Librairie Cheminant, Vannes, le 27 novembre dernier. Aurélie Devoisin déboule dans cet ancien cinéma transformé en librairie ; elle a les joues rouges, les mains gelées d’avoir traversé la ville en vélo, à fond, de peur de me rater. Je suis en dédicace et, lorsqu’elle arrive, l’heure de mon train est proche. Mais nous prenons le temps de papoter. Elle est nouvelle dans cette ville. Elle vient de Lyon (on y mange bien), elle a vécu à Bessenay (pays du bigarreau), elle fait de la cuisine (forcément), et rêve d’ouvrir un café littéraire (on ira la supporter). Nous parlons alors des livres qu’elle aime, et je l’invite à présenter l’un de ses coups de cœur sur ce blog. Elle croit à une plaisanterie de ma part.
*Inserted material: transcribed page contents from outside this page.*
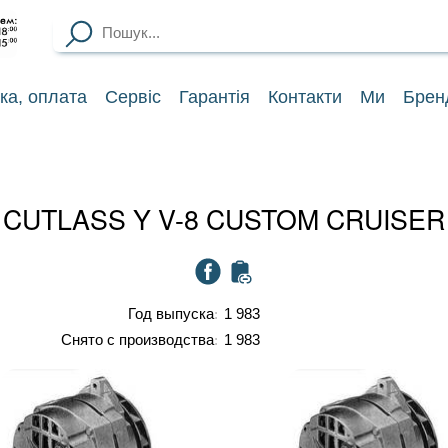
ка
, оплата
Сервіс
Гарантія
Контакти
Ми
Брен
 CUTLASS Y V-8 CUSTOM CRUISE
Год выпуска
1 983
Снято с производства
1 983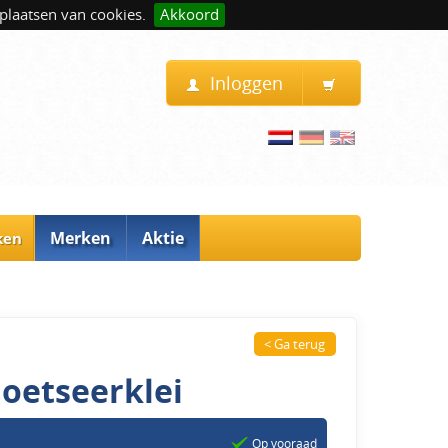
plaatsen van cookies.
Akkoord
Inloggen
Merken
Aktie
ken
< Ga terug
oetseerklei
Op vooraad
Et deux mois après, la revoici (qui rime avec merci).

Devoisin

« Inspiré d’un drame ayant eu lieu à Shreveport en Louisiane en août 2010 ce roman de Judith Perrignon* m’a beaucoup touché, dans un premier temps par toutes ces voix qui prennent la parole et à partir desquelles s’élève une mélodie d’amour, mais me révolte aussi, par la violence de l’inégalité et la tristesse d’un héritage de l’esclavage ou de la ségrégation, malheureusement, toujours présentes.
« Piscines et squares ouverts aux deux races ». Nous sommes en 1949 aux Etats Unis. Cet écriteau, malgré l’aspect positif qu’il sous entend, n’a malheureusement, pas révolutionné les façons de penser du jour au lendemain. Les mélanges ne se faisaient pas, des émeutes ont lieu, les tensions perdureront et l’homme noir qui jusqu’ici ne pouvait pas accéder aux piscines ne peut toujours pas approcher l’eau sereinement.
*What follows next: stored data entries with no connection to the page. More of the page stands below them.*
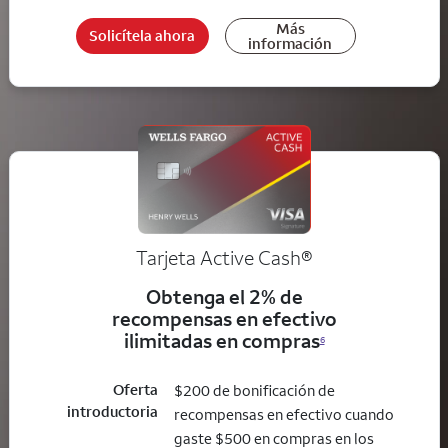
Más
Solicítela ahora
información
Tarjeta Active Cash®
Obtenga el 2% de
recompensas en efectivo
ilimitadas en compras
6
Oferta
$200 de bonificación de
introductoria
recompensas en efectivo cuando
gaste $500 en compras en los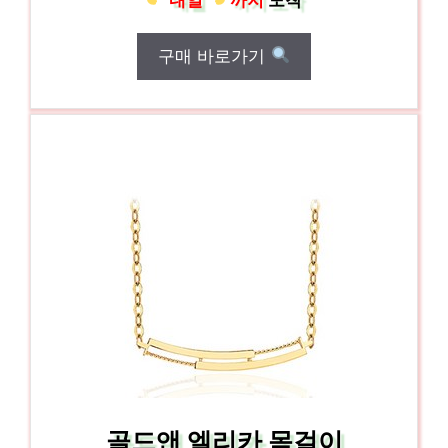
구매 바로가기
골드앤 엘리카 목걸이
Parce que bien avant ces années là, on pensait déjà : « L’esclave qui nage est devenu l’esclave qui s’enfuit ! Et donc passible de mort », la « peur s’est transmise de génération en génération ».
Et nous arrivons en 2010 bien loin de l’esclavage et de la ségrégation, mais la peur des uns n’a pas permis la découverte de la natation pour les autres. Judith Perrignon, nous raconte une famille, des liens indestructibles d’amour et de fraternité. Mais elle nous raconte aussi comment ces liens et l’héritage du passé ont emporté six adolescents « sous les yeux de leurs proches », le 2 août 2010 au fond des eaux de la Red River. « Chacun voulait sauver l’autre. Aucun ne savait nager. » Au travers de cet événement médiatisé à la radio, Judith Perrignon ouvre le débat : « Pourquoi les noirs ne savent pas nager ? » et donne la parole à l’un des sauveteurs qui étaient sur les lieux, nous livrant  la dure réalité de son travail. Un livre émouvant d’une triste et puissante violence. Un livre qui ouvre les yeux et éveille les esprits. »

*Les faibles et les forts, Judith Perrignon, éditions Le Livre de poche. En librairie.